Data records
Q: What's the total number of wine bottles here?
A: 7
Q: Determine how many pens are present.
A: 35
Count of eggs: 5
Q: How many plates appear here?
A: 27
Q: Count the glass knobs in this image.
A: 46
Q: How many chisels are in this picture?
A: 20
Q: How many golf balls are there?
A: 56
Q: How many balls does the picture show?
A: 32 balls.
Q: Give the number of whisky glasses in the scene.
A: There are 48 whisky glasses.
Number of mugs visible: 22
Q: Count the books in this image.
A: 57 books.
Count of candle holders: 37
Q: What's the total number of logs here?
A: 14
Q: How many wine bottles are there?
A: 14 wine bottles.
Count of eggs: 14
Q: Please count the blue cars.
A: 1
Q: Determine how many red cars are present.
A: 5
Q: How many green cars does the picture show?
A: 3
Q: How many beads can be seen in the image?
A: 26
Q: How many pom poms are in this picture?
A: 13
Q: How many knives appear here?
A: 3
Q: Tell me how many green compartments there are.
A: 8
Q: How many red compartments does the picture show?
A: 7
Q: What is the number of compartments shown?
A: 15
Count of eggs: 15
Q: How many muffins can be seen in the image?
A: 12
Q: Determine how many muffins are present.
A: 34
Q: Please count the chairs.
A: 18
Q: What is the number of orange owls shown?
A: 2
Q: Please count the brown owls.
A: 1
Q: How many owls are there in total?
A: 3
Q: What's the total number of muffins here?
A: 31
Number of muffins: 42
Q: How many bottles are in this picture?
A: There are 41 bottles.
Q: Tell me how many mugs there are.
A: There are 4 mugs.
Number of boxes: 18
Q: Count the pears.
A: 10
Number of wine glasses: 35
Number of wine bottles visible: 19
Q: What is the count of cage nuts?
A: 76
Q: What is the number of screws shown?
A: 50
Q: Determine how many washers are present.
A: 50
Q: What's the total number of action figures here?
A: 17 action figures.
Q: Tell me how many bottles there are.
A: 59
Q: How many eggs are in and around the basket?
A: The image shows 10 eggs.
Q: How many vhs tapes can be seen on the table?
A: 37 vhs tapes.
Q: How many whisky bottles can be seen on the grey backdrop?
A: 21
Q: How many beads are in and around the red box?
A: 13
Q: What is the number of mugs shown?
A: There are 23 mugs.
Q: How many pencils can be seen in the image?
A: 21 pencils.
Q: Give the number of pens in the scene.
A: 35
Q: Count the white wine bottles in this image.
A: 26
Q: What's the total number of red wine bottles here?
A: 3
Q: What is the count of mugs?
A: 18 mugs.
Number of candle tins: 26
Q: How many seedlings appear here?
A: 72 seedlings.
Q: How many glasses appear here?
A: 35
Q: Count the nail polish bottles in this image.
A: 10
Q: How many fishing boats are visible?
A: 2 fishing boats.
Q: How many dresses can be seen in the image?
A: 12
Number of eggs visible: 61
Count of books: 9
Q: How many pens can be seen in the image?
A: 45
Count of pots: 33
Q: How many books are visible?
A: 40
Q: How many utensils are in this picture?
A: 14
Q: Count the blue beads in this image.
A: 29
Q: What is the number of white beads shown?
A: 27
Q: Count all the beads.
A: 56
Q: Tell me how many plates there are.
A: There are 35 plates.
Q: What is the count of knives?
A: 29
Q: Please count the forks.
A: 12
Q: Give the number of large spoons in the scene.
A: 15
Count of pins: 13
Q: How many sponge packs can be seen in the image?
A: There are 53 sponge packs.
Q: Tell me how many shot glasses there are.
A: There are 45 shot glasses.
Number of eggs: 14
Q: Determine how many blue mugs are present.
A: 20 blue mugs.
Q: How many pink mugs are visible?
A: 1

TO DO
Convert every line of the entries above into a Markdown table with the columns Row and Line, numbering the rows in order and omitting blank lines.

FINAL RESULT
| Row | Line |
|---|---|
| 1 | Q: What's the total number of wine bottles here? |
| 2 | A: 7 |
| 3 | Q: Determine how many pens are present. |
| 4 | A: 35 |
| 5 | Count of eggs: 5 |
| 6 | Q: How many plates appear here? |
| 7 | A: 27 |
| 8 | Q: Count the glass knobs in this image. |
| 9 | A: 46 |
| 10 | Q: How many chisels are in this picture? |
| 11 | A: 20 |
| 12 | Q: How many golf balls are there? |
| 13 | A: 56 |
| 14 | Q: How many balls does the picture show? |
| 15 | A: 32 balls. |
| 16 | Q: Give the number of whisky glasses in the scene. |
| 17 | A: There are 48 whisky glasses. |
| 18 | Number of mugs visible: 22 |
| 19 | Q: Count the books in this image. |
| 20 | A: 57 books. |
| 21 | Count of candle holders: 37 |
| 22 | Q: What's the total number of logs here? |
| 23 | A: 14 |
| 24 | Q: How many wine bottles are there? |
| 25 | A: 14 wine bottles. |
| 26 | Count of eggs: 14 |
| 27 | Q: Please count the blue cars. |
| 28 | A: 1 |
| 29 | Q: Determine how many red cars are present. |
| 30 | A: 5 |
| 31 | Q: How many green cars does the picture show? |
| 32 | A: 3 |
| 33 | Q: How many beads can be seen in the image? |
| 34 | A: 26 |
| 35 | Q: How many pom poms are in this picture? |
| 36 | A: 13 |
| 37 | Q: How many knives appear here? |
| 38 | A: 3 |
| 39 | Q: Tell me how many green compartments there are. |
| 40 | A: 8 |
| 41 | Q: How many red compartments does the picture show? |
| 42 | A: 7 |
| 43 | Q: What is the number of compartments shown? |
| 44 | A: 15 |
| 45 | Count of eggs: 15 |
| 46 | Q: How many muffins can be seen in the image? |
| 47 | A: 12 |
| 48 | Q: Determine how many muffins are present. |
| 49 | A: 34 |
| 50 | Q: Please count the chairs. |
| 51 | A: 18 |
| 52 | Q: What is the number of orange owls shown? |
| 53 | A: 2 |
| 54 | Q: Please count the brown owls. |
| 55 | A: 1 |
| 56 | Q: How many owls are there in total? |
| 57 | A: 3 |
| 58 | Q: What's the total number of muffins here? |
| 59 | A: 31 |
| 60 | Number of muffins: 42 |
| 61 | Q: How many bottles are in this picture? |
| 62 | A: There are 41 bottles. |
| 63 | Q: Tell me how many mugs there are. |
| 64 | A: There are 4 mugs. |
| 65 | Number of boxes: 18 |
| 66 | Q: Count the pears. |
| 67 | A: 10 |
| 68 | Number of wine glasses: 35 |
| 69 | Number of wine bottles visible: 19 |
| 70 | Q: What is the count of cage nuts? |
| 71 | A: 76 |
| 72 | Q: What is the number of screws shown? |
| 73 | A: 50 |
| 74 | Q: Determine how many washers are present. |
| 75 | A: 50 |
| 76 | Q: What's the total number of action figures here? |
| 77 | A: 17 action figures. |
| 78 | Q: Tell me how many bottles there are. |
| 79 | A: 59 |
| 80 | Q: How many eggs are in and around the basket? |
| 81 | A: The image shows 10 eggs. |
| 82 | Q: How many vhs tapes can be seen on the table? |
| 83 | A: 37 vhs tapes. |
| 84 | Q: How many whisky bottles can be seen on the grey backdrop? |
| 85 | A: 21 |
| 86 | Q: How many beads are in and around the red box? |
| 87 | A: 13 |
| 88 | Q: What is the number of mugs shown? |
| 89 | A: There are 23 mugs. |
| 90 | Q: How many pencils can be seen in the image? |
| 91 | A: 21 pencils. |
| 92 | Q: Give the number of pens in the scene. |
| 93 | A: 35 |
| 94 | Q: Count the white wine bottles in this image. |
| 95 | A: 26 |
| 96 | Q: What's the total number of red wine bottles here? |
| 97 | A: 3 |
| 98 | Q: What is the count of mugs? |
| 99 | A: 18 mugs. |
| 100 | Number of candle tins: 26 |
| 101 | Q: How many seedlings appear here? |
| 102 | A: 72 seedlings. |
| 103 | Q: How many glasses appear here? |
| 104 | A: 35 |
| 105 | Q: Count the nail polish bottles in this image. |
| 106 | A: 10 |
| 107 | Q: How many fishing boats are visible? |
| 108 | A: 2 fishing boats. |
| 109 | Q: How many dresses can be seen in the image? |
| 110 | A: 12 |
| 111 | Number of eggs visible: 61 |
| 112 | Count of books: 9 |
| 113 | Q: How many pens can be seen in the image? |
| 114 | A: 45 |
| 115 | Count of pots: 33 |
| 116 | Q: How many books are visible? |
| 117 | A: 40 |
| 118 | Q: How many utensils are in this picture? |
| 119 | A: 14 |
| 120 | Q: Count the blue beads in this image. |
| 121 | A: 29 |
| 122 | Q: What is the number of white beads shown? |
| 123 | A: 27 |
| 124 | Q: Count all the beads. |
| 125 | A: 56 |
| 126 | Q: Tell me how many plates there are. |
| 127 | A: There are 35 plates. |
| 128 | Q: What is the count of knives? |
| 129 | A: 29 |
| 130 | Q: Please count the forks. |
| 131 | A: 12 |
| 132 | Q: Give the number of large spoons in the scene. |
| 133 | A: 15 |
| 134 | Count of pins: 13 |
| 135 | Q: How many sponge packs can be seen in the image? |
| 136 | A: There are 53 sponge packs. |
| 137 | Q: Tell me how many shot glasses there are. |
| 138 | A: There are 45 shot glasses. |
| 139 | Number of eggs: 14 |
| 140 | Q: Determine how many blue mugs are present. |
| 141 | A: 20 blue mugs. |
| 142 | Q: How many pink mugs are visible? |
| 143 | A: 1 |